Pub Date: April 5th, 2016
ISBN: 978-0-399-17469-8
Publisher: Putnam

Between rounds of international intrigue and blood feuds (Scandalous Behavior, 2016, etc.), even superheroes need a little down time, and Woods provides some for New York cop–turned-attorney-turned–world’s policeman Stone Barrington in his latest outing.

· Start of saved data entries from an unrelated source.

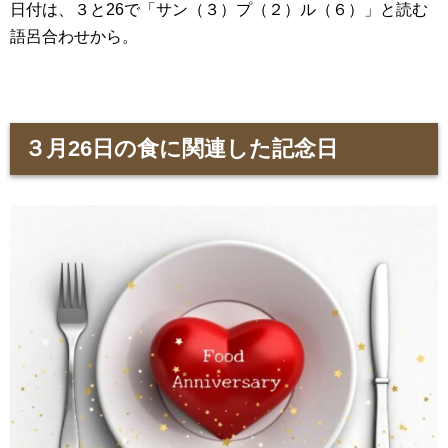
日付は、３と26で「サン（３）プ（２）ル（６）」と読む
語呂合わせから。
３月26日の食に関連した記念日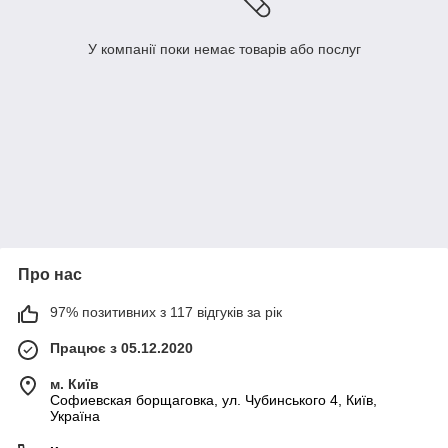
У компанії поки немає товарів або послуг
Про нас
97% позитивних з 117 відгуків за рік
Працює з 05.12.2020
м. Київ
Софиевская борщаговка, ул. Чубинського 4, Київ,
Україна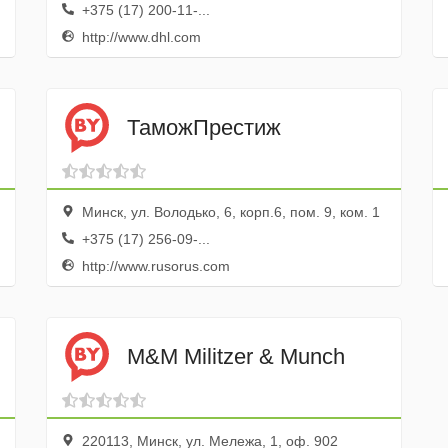
+375 (17) 200-11-...
http://www.dhl.com
ТаможПрестиж
Минск, ул. Володько, 6, корп.6, пом. 9, ком. 1
+375 (17) 256-09-...
http://www.rusorus.com
M&M Militzer & Munch
220113, Минск, ул. Мележа, 1, оф. 902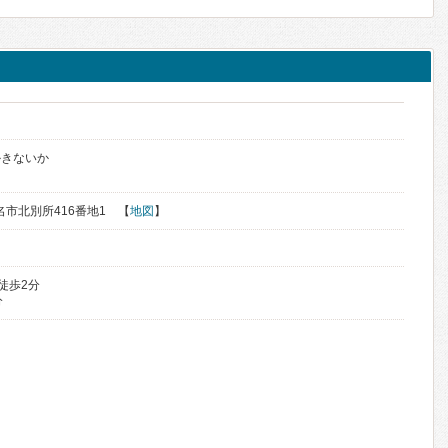
かきないか
桑名市北別所416番地1 【
地図
】
徒歩2分
分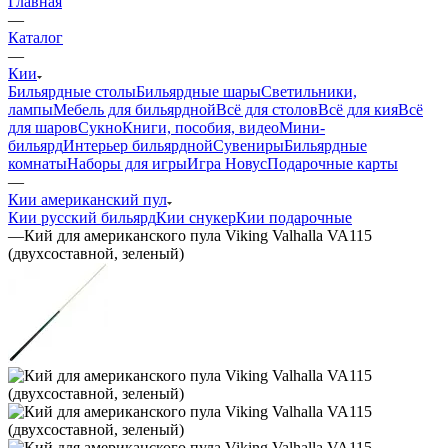
Главная
—
Каталог
—
Кии
Бильярдные столы
Бильярдные шары
Светильники,
лампы
Мебель для бильярдной
Всё для столов
Всё для кия
Всё
для шаров
Сукно
Книги, пособия, видео
Мини-
бильярд
Интерьер бильярдной
Сувениры
Бильярдные
комнаты
Наборы для игры
Игра Новус
Подарочные карты
—
Кии американский пул
Кии русский бильярд
Кии снукер
Кии подарочные
—
Кий для американского пула Viking Valhalla VA115
(двухсоставной, зеленый)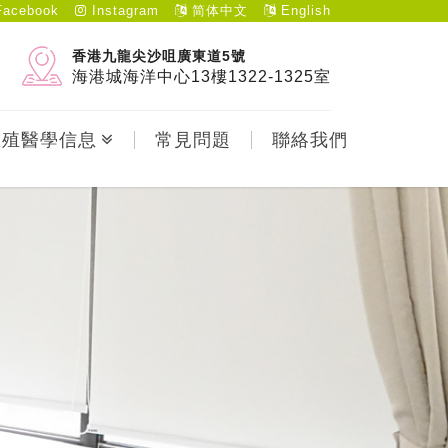
acebook
Instagram
简体中文
English
香港九龍尖沙咀廣東道5號
海港城海洋中心13樓1322-1325室
生殖醫學信息
常見問題
聯絡我們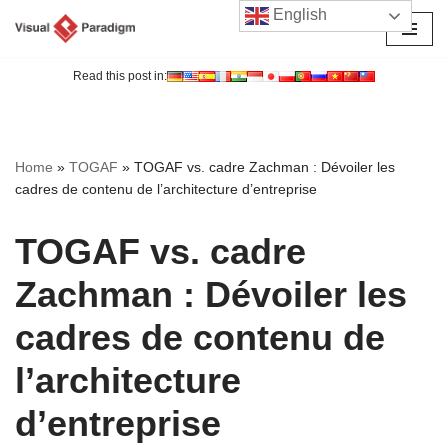
English
Aller
au
Read this post in:
contenu
Home
»
TOGAF
»
TOGAF vs. cadre Zachman : Dévoiler les
cadres de contenu de l’architecture d’entreprise
TOGAF vs. cadre
Zachman : Dévoiler les
cadres de contenu de
l’architecture
d’entreprise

Shoe heiress Carrie Jarman Fiske comes to Stone because she’s convinced that her ex-husband, money manager Harvey Biggers, wants to kill her. And Harvey certainly acts the part to the hilt, turning up in public places to gawk at her, following her across the country to Santa Fe, trying to let himself in to her Palm Beach home. But the corpse Stone discovers in a bedroom next door to Carrie’s East Hampton place is that of a stranger, prostitute Darla Henry, who’d been Harvey’s companion at a New Year’s Eve shindig. What does her death mean? Nothing. Stone persuades Carrie to change the will that left her considerable estate to Harvey, but she gets strangled anyway deep in Georgia O’Keeffe country. Did Harvey, who’d been spotted nearby hours before, kill her? No. Even before the hostile ex, who’d claimed that Carrie was trying to kill him, proves a disconcertingly ironclad alibi, Stone has moved on to yet another complication: Carrie’s possession of a choker that looks just like the one Gustav Klimt’s model wore in the painting the movies have forever dubbed The Lady in Gold. Is it the real thing or a clever copy? And either way, will some forgettable jewel thief make off with it before Jamie Niven, Stone’s friend at Sotheby’s, places it on the auction block? If these questions make your heart beat faster, this is the tale for you. President Kate Lee also invites Stone to review the candidacies of three attorneys, one of them his insatiable ex-fling Tiffany Baldwin, for the Supreme Court. Maybe his recommendation will have consequences in some later installment of this bestselling series.

A low-stakes, low-octane thriller that seems to have been cobbled together entirely from dead ends.